LondresLondres s’apprête à quitter Euratom, l’organisme public de recherche sur le nucléaire. Une conséquence logique du Brexit qui ne manque pas de susciter des inquiétudes chez les industriels du secteur. Interview de Bertrand Barré, ancien vice-président du comité scientifique d’Euratom.

Bertrand Barré a été directeur des réacteurs nucléaires au CEA, président de l’ENS European Nuclear Society, conseiller scientifique d’Areva et vice-président du comité scientifique d’Euratom.

Sciences et Avenir : Le Royaume-Uni quitte Euratom. Après le Brexit, cela était attendu ?

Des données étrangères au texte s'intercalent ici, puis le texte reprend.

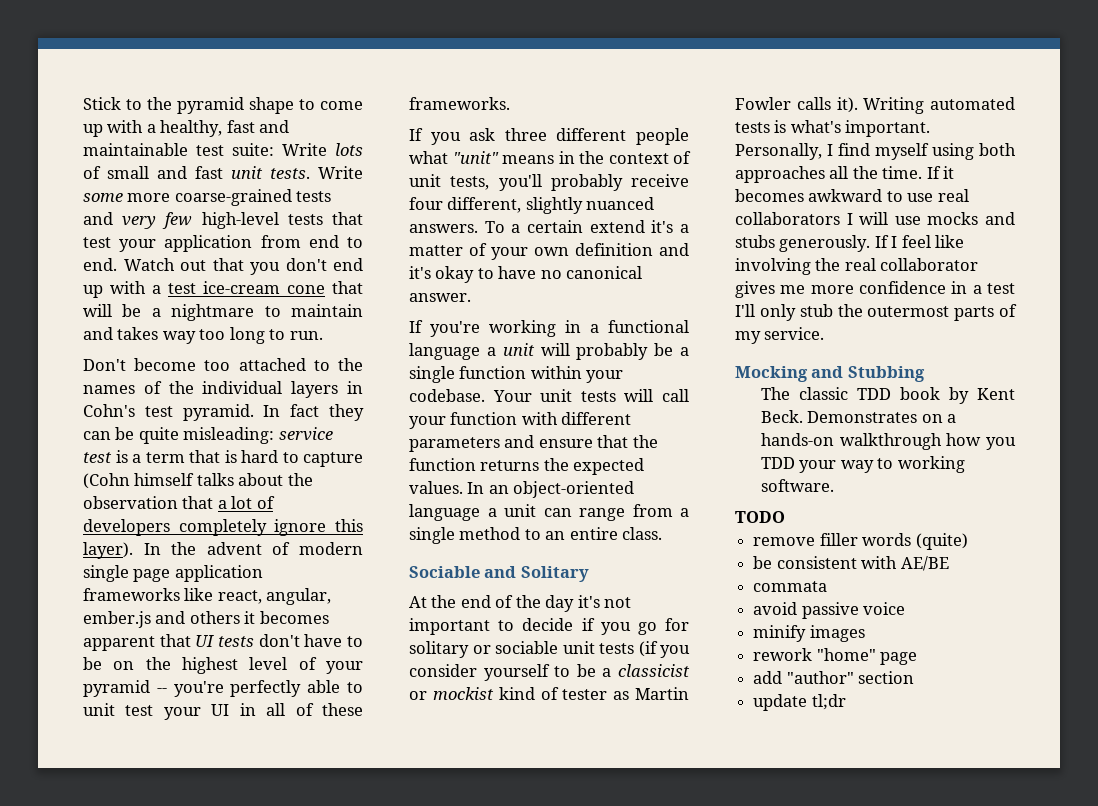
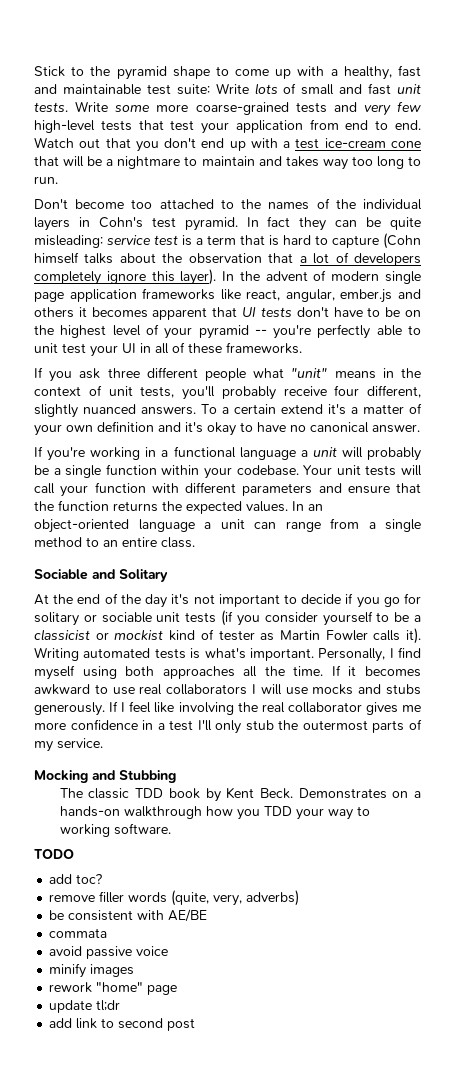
(785, 517) none -> [49,874,103,884] // add toc?
[915,533,968,550] (quite) -> [171,890,300,906] (quite, very, adverbs)
[753,671,915,684] // add "author" section -> (178, 990) none
(846, 702) none -> [49,1018,196,1031] // add link to second post

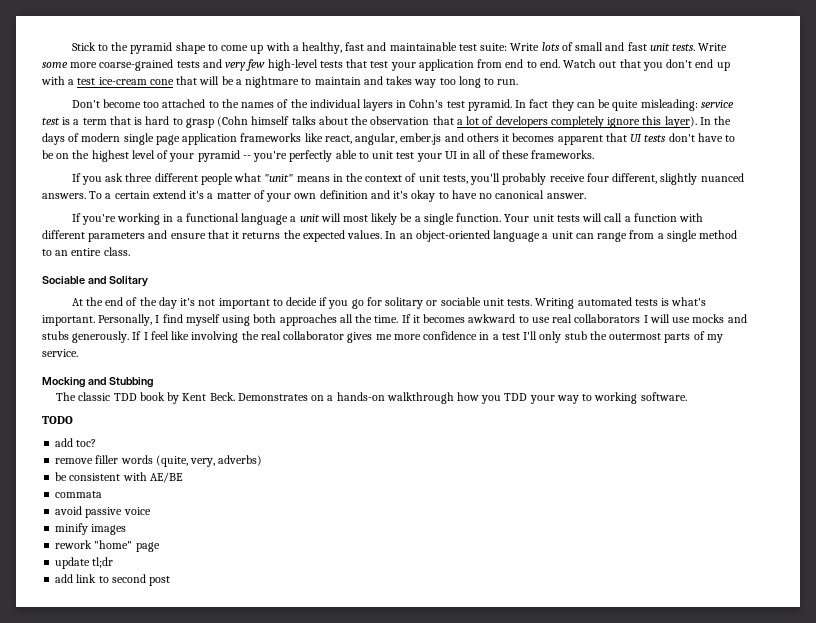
[332,235,379,248] capture -> [185,118,214,128] grasp
[265,271,308,281] advent -> [42,133,65,145] days
[367,447,422,461] probably -> [342,213,398,225] most likely
[105,464,299,479] function within your codebase. -> [456,213,502,222] function.
[60,485,89,497] your -> [624,216,631,222] a
[34,500,109,511] the function -> [232,231,240,239] it
[185,610,421,626] [34,628,421,644] tests (if you consider yourself to be a classicist or mockist kind of tester as Martin Fowler calls it). -> [507,299,533,306] tests.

Bertrand Barré : Oui. La sortie du traité est une conséquence logique du Brexit. Mais toute la question est à quelle échéance elle prendra effet. Cela suppose par exemple la renégociation de certains accords : par exemple les pays membres d’Euratom ont des partenariats avec d’autres pays Etats-Unis, Canada…. Le Royaume-Uni devra renégocier ces accords individuellement.

Par ailleurs l’AIEA, l’Agence internationale de l’énergie atomique, a délégué à Euratom de nombreuses tâches de  contrôle : sécurité des installations, contrôle de la prolifération nucléaire… De ce fait les inspecteurs d’Euratom travaillent dans les laboratoires anglais. C’est donc toute une organisation qu’il faut revoir.

Quel est le motif d’inquiétudes des industriels ?

Il est simple : aujourd’hui aucun des réacteurs nucléaires du Royaume Uni n’est de technologie anglaise. Mi-septembre le pays a approuvé la construction de deux réacteurs nucléaires de type EPR à Hinkley Point, dans le sud-est de l’Angleterre. Là encore c’est EDF, avec en partie des capitaux chinois qui sera le constructeur et l’exploitant. La quasi-totalité du parc est exploitée par la filière britannique d’EDF. Cela suppose une dépendance européenne problématique en temps de Brexit.

La recherche nucléaire du Royaume va-t-elle en pâtir ?

A défaut de trouver d’autres financements, oui. Aujourd’hui 25% du budget d’Euratom est consacré à la recherche sur la radioprotection, la sureté et la gestion des déchets, ou encore à l’amélioration des réacteurs traditionnels de fission.  Les trois quarts restants  financent la recherche sur les programmes de fusion nucléaire : Iter, actuellement en construction à Cadarache dans le sud de la France et le JET (Joint European Torus), près d’Oxford qui est la plus puissante machine existante. N’oublions pas qu’en 1997, ce dernier a réussi à produire par fusion nucléaire 15 MWatt de puissance pendant 1 seconde. Iter vise bien plus : 500 MWatt pendant 15 minutes, mais à l’horizon 2023 ! Or, aujourd’hui, Euratom finance à hauteur de 50% le JET. Si le Royaume-Uni quitte Euratom, le pays devra trouver d’autres moyens et décider d’adhérer individuellement à Iter ou non.